■ TEXTE FOURNI
J’ai pris un immense plaisir à travailler avec Jean-François Lapointe, qui est lui aussi un grand comédien. Il a créé un personnage complexe, acculé par ses affaires financières qui le poussent à organiser ce mariage sans prendre en compte les désidératas de sa sœur. Comme Edgardo, il concentre une grande violence, un désir de vengeance, un machisme total et des pulsions dominatrices. Mais en même temps, dans le rapport à sa sœur, il est également parfois dans un rapport de tendresse fraternelle. Nous avons vraiment cherché à éviter de tomber dans la caricature.
Je regrette beaucoup d’avoir refusé des projets d'opéra
Vous avez déjà assuré la mise en scène de Jenufa de Janacek à Nancy en 2002, ainsi que celle de Zanetto (Mascagni) / Paillasse (Leoncavallo) en 2007. Comment votre relation avec cette maison d’opéra s’est-elle construite ?

■ CONSIGNE 1
Répondez à ces questions sur l'entretien sur l'opéra :
(a) Avec qui la personne interrogée dit-elle avoir pris un immense plaisir à travailler ?
(b) Quelle œuvre de Janacek a été mise en scène à Nancy en 2002 ?
(c) En quelle année ont eu lieu les mises en scène de Zanetto et de Paillasse ?
■ CONSIGNE 2
Reprenez l'entretien sur l'opéra à la suite de sa dernière phrase, s'il vous plaît.

■ DONNÉES ENREGISTRÉES
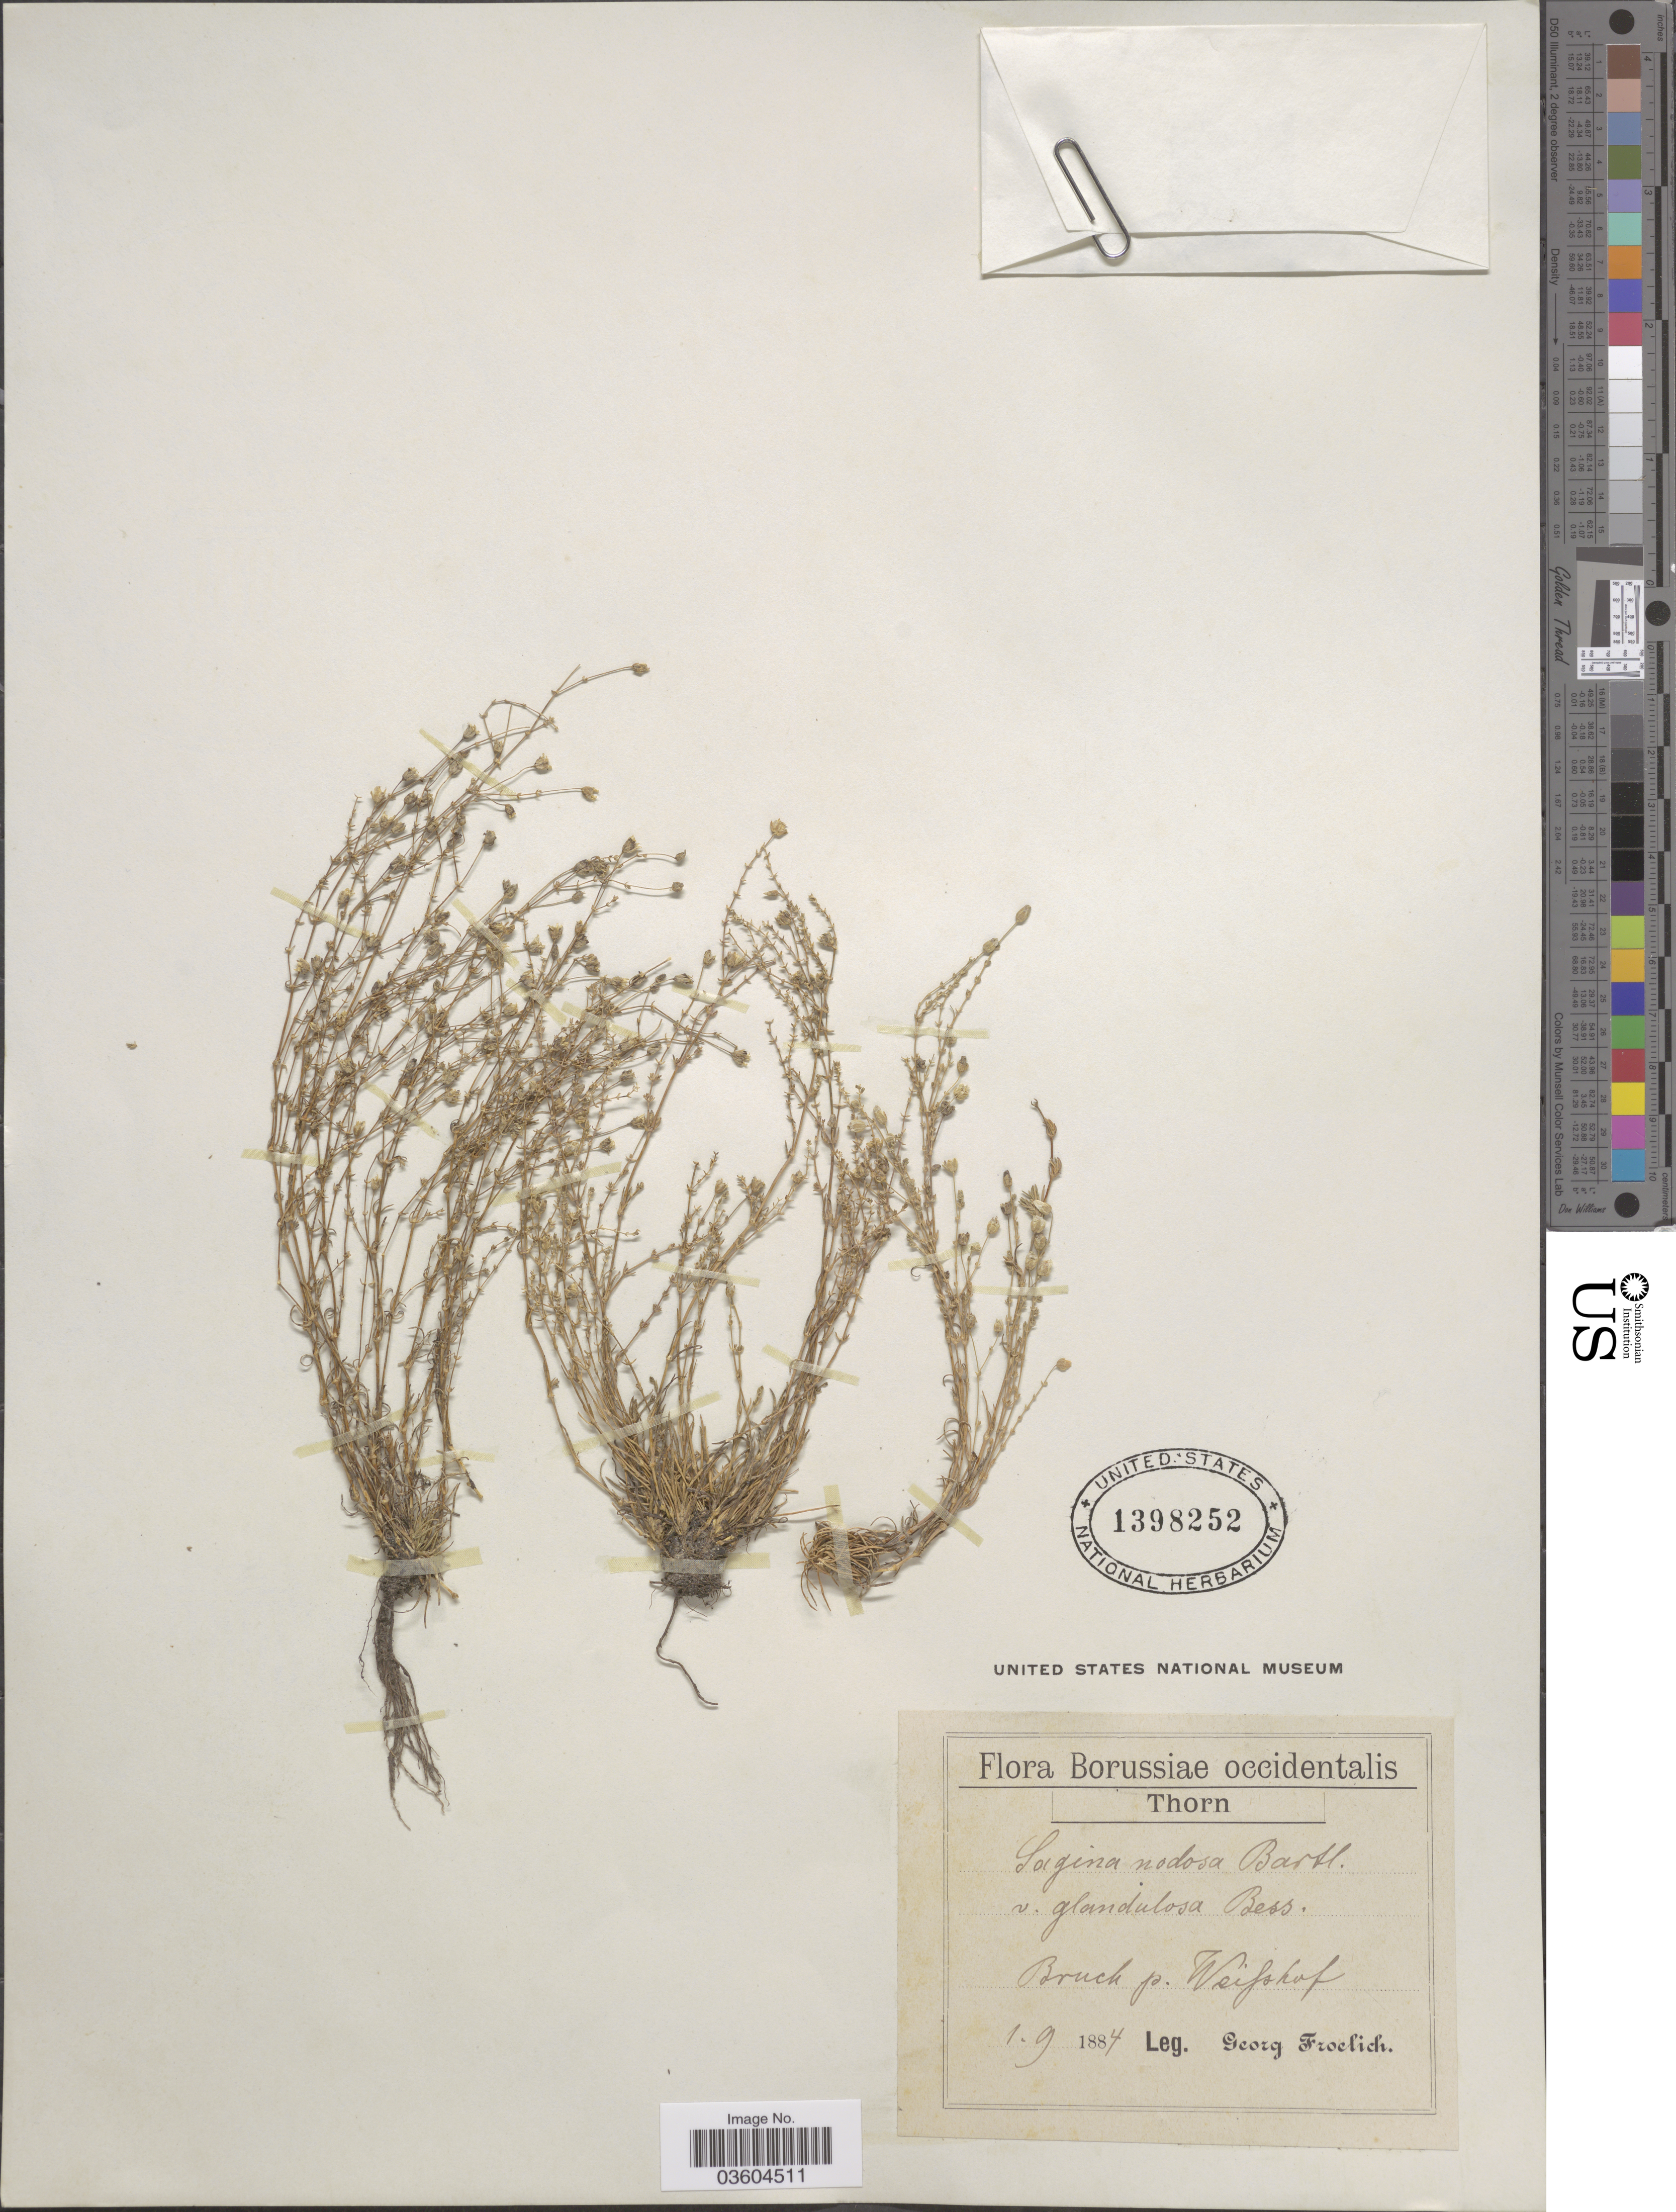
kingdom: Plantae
==
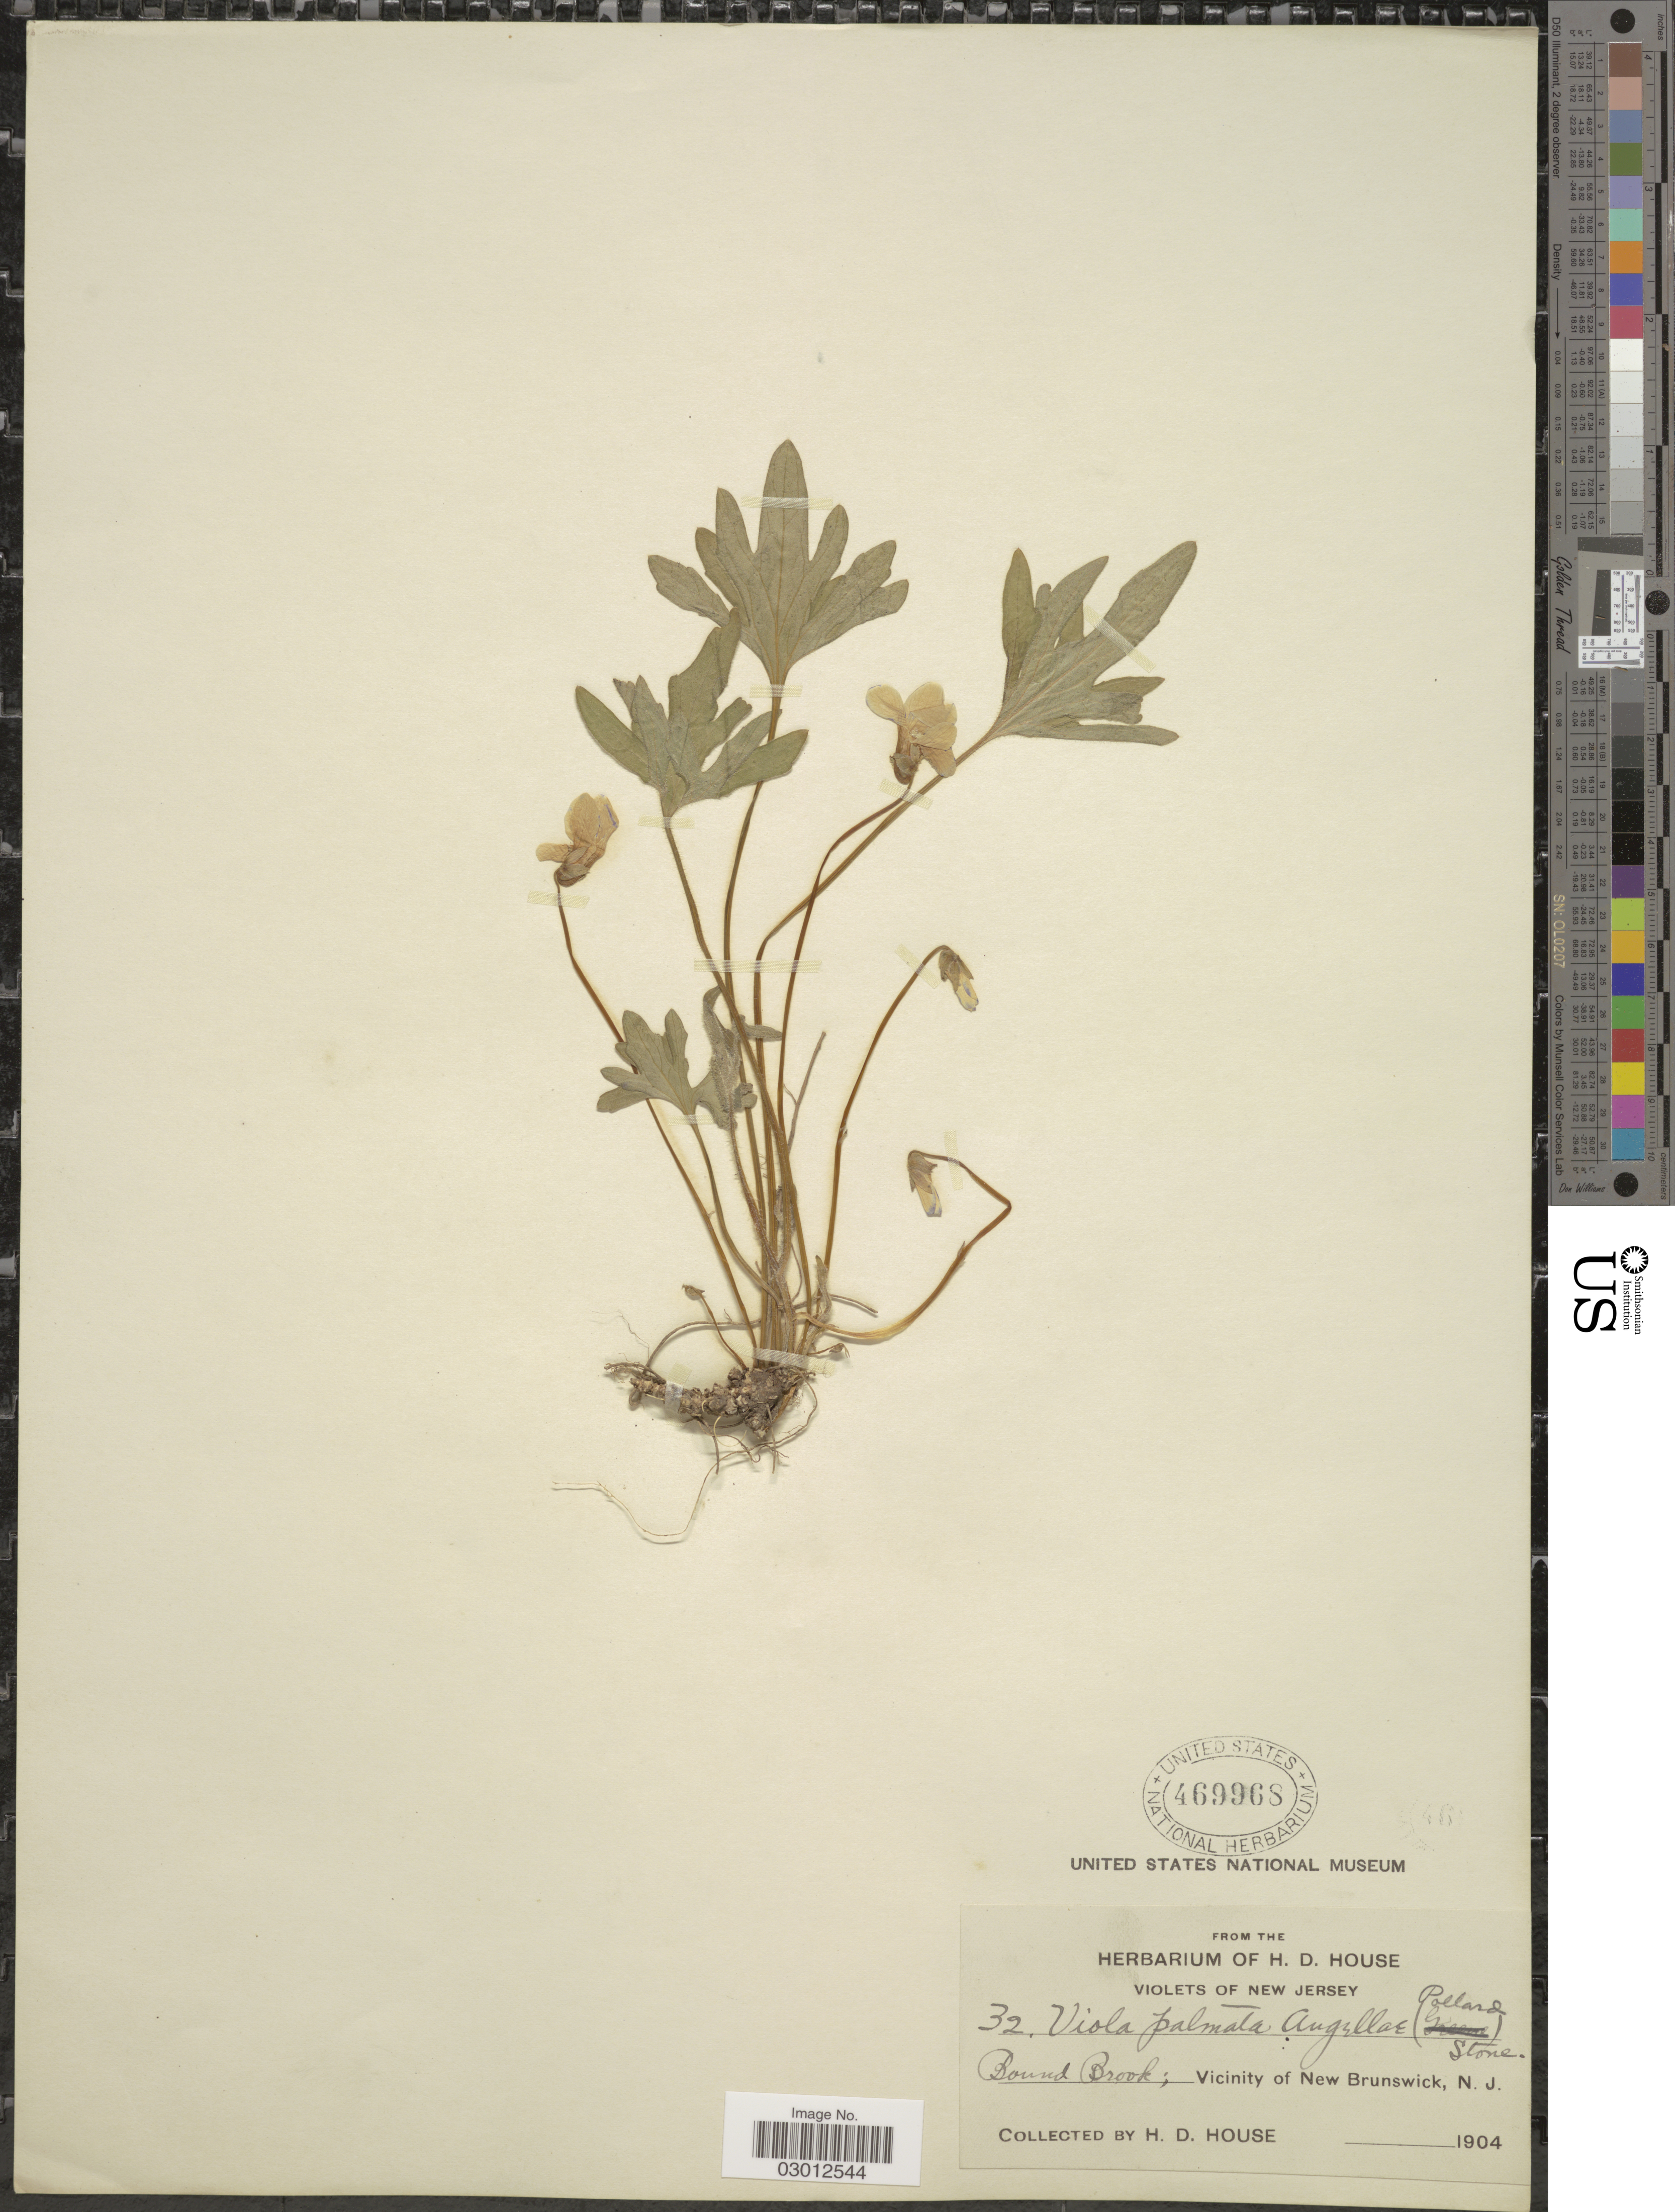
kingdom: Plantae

■ RÉPONSE 1
(a) Jean-François Lapointe.
(b) Jenufa.
(c) En 2007.

■ RÉPONSE 2
Cette relation perdure depuis très longtemps. J’ai eu la chance de diriger le Théâtre national de Strasbourg et le Théâtre des Amandiers. Or, je me suis fixé une règle : m’y consacrer pleinement et ne pas répondre aux sollicitations extérieures. J’ai donc refusé beaucoup de projets, parmi lesquels des propositions venant de l’opéra. En particulier, Laurent Spielmann, qui dirigeait alors l’Opéra national du Rhin, m’avait contacté plusieurs fois. Je regrette beaucoup aujourd’hui d’avoir refusé ces projets, d’autant que personne ne m’imposait cette règle. Lorsqu’il a su que je quittais le TNS, en 2002, il m’a proposé de faire Jenufa à Nancy [où Laurent Spielmann a pris ses fonctions en 2001, ndlr]. Il m’a recontacté de la même manière lorsque j’ai quitté le Théâtre des Amandiers. Bien sûr, aujourd’hui que je suis metteur en scène freelance, j’ai envie de répondre favorablement aux propositions qui me sont faites.
Hugh Smith et Lisa Daltirus dans Paillasse mis en scène par Jean-Louis Martinelli (© Opéra national de Lorraine)
Le problème d’un metteur en scène n’est pas de savoir lire la musique mais de savoir l’écouter
Qu’est-ce qui vous a poussé à tenter l’expérience de l’opéra, vous qui êtes un homme de théâtre ?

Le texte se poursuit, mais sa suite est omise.